| Task requirements |
In the entries below, find every line with the string "elbow" and copy it.

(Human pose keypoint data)
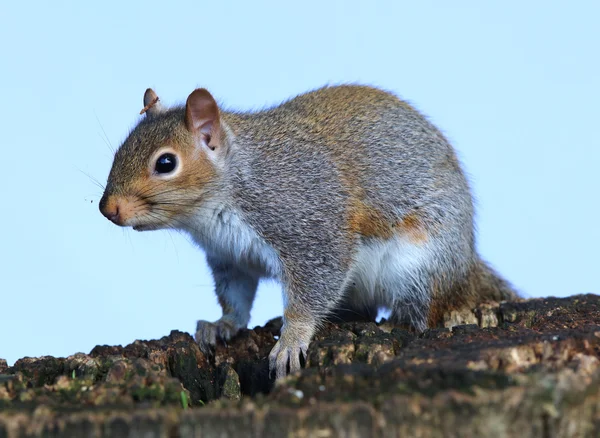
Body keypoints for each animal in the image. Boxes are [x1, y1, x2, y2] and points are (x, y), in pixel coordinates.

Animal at [98, 84, 516, 378]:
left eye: (166, 163)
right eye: (119, 150)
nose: (107, 209)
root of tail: (466, 264)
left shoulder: (311, 225)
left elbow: (314, 285)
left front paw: (290, 340)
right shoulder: (231, 258)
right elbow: (236, 298)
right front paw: (222, 325)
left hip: (421, 266)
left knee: (426, 310)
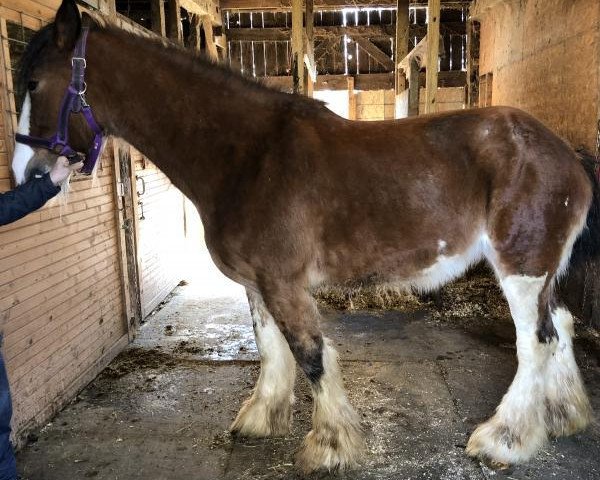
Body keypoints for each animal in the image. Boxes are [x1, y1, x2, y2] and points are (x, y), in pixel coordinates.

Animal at [11, 0, 596, 472]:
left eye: (35, 83)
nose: (28, 174)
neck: (247, 156)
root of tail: (567, 158)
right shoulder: (257, 284)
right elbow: (272, 351)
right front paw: (261, 418)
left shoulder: (283, 283)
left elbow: (310, 355)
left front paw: (330, 446)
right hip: (540, 274)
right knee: (562, 325)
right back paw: (564, 416)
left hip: (521, 269)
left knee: (535, 342)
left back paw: (505, 439)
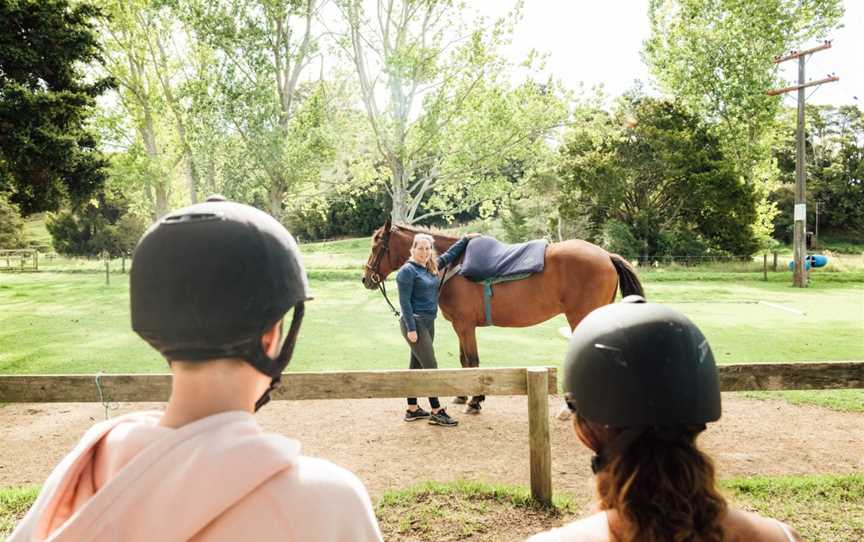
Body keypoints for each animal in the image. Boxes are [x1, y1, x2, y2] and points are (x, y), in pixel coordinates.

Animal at [362, 219, 644, 414]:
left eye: (376, 246)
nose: (366, 278)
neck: (453, 265)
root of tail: (606, 255)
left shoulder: (464, 326)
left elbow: (471, 362)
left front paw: (475, 401)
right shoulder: (463, 327)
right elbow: (465, 361)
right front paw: (465, 396)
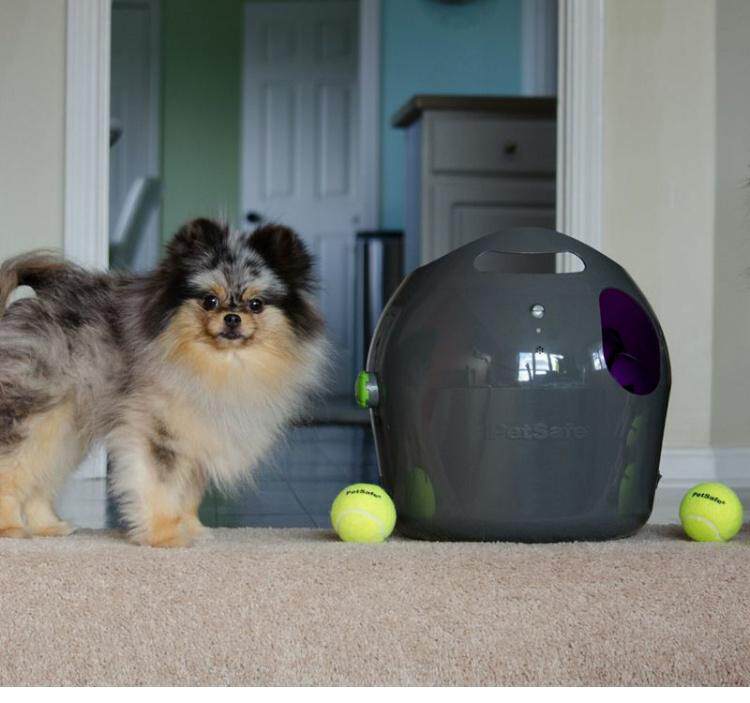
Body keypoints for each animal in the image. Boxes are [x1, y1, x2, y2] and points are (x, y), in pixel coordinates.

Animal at [0, 219, 327, 547]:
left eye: (256, 304)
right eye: (209, 301)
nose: (232, 317)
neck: (219, 364)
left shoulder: (197, 435)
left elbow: (189, 494)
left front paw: (192, 529)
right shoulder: (159, 432)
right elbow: (160, 488)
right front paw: (166, 536)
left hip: (65, 432)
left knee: (40, 477)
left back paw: (48, 527)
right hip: (36, 418)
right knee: (12, 470)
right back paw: (11, 529)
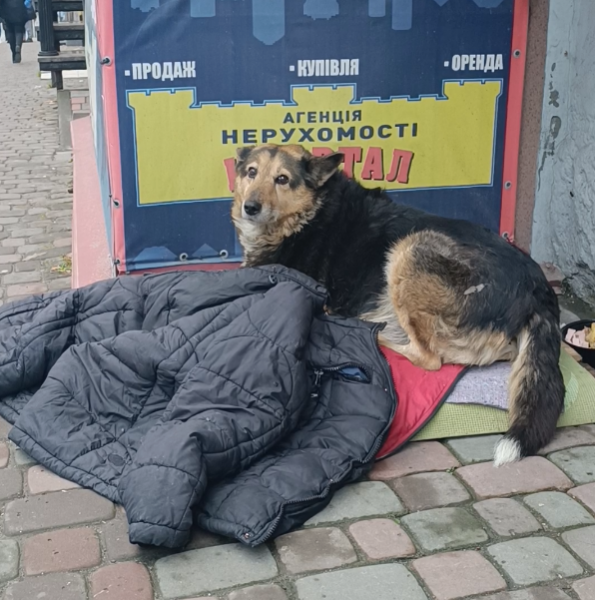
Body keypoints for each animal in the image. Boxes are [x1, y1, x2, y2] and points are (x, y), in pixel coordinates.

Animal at [230, 144, 564, 464]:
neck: (309, 214)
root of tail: (537, 289)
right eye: (251, 172)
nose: (251, 208)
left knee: (430, 358)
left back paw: (371, 330)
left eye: (282, 179)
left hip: (411, 248)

| Result of the exercise |
left elbow: (314, 285)
right elbow: (236, 298)
right elbow: (272, 351)
left elbow: (310, 355)
left elbow: (471, 362)
right elbow: (465, 361)
left elbow: (189, 494)
right elbow: (160, 488)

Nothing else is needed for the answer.